![]() |
| Kondisi Perkampungan Saat Banjir Melanda Sejumlah Wilayah di Aceh / Kredit Foto: @acehmatadrone |
Menurut Tito Karnavian, dari 22 desa yang hilang akibat bencana alam tersebut, 13 berada di Aceh, delapan di Sumatera Utara, dan satu desa di Sumatera Barat. Kerusakan yang terjadi bukan hanya pada desa-desa tersebut, tetapi juga berdampak pada infrastruktur pemerintahan desa.
“Data kami menunjukkan bahwa ada desa yang hilang itu totalnya 22. Di Aceh ada 13 hilang, tersapu. Di Sumatera Utara ada 8. Sumatera Barat ada 1,” ujarnya.
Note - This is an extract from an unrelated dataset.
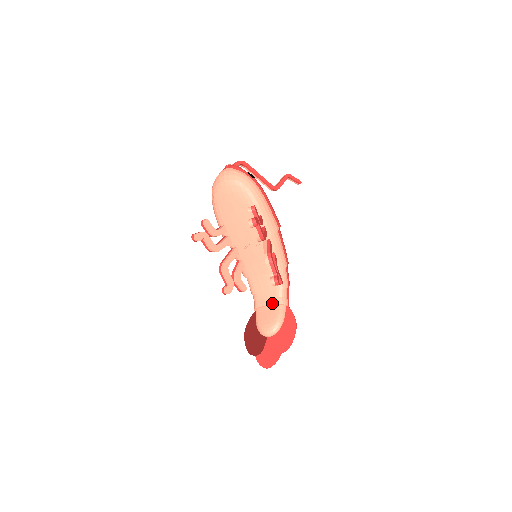
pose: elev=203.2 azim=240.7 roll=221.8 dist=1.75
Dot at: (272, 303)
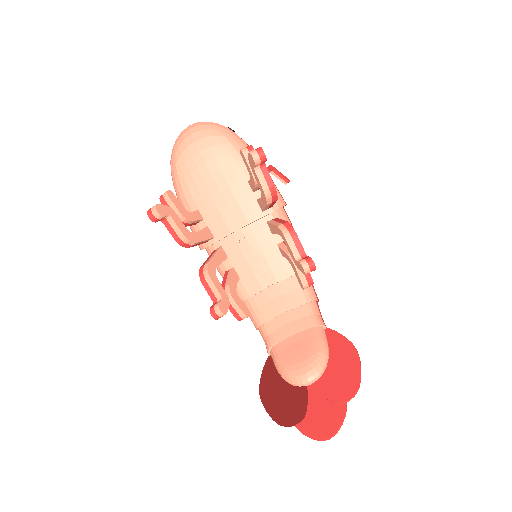
Dot at: (299, 327)
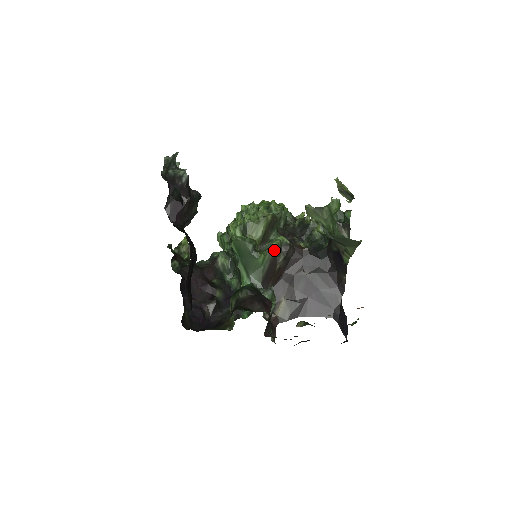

Lebih jauh, Tito menjelaskan bahwa jumlah kantor desa yang terdampak di tiga provinsi ini mencapai 1.580 unit. Aceh menjadi wilayah paling parah terdampak dengan 1.455 kantor desa mengalami kerusakan, membuat aktivitas pemerintahan desa terhenti pascabanjir.
“1.455 itu di Aceh. Kemudian Sumatera Utara 93, dan Sumatera Barat 32. Jadi memang agak jauh bedanya. Dan paling banyak itu adalah di Aceh Utara 800 lebih dan Aceh Tamiang,” jelasnya.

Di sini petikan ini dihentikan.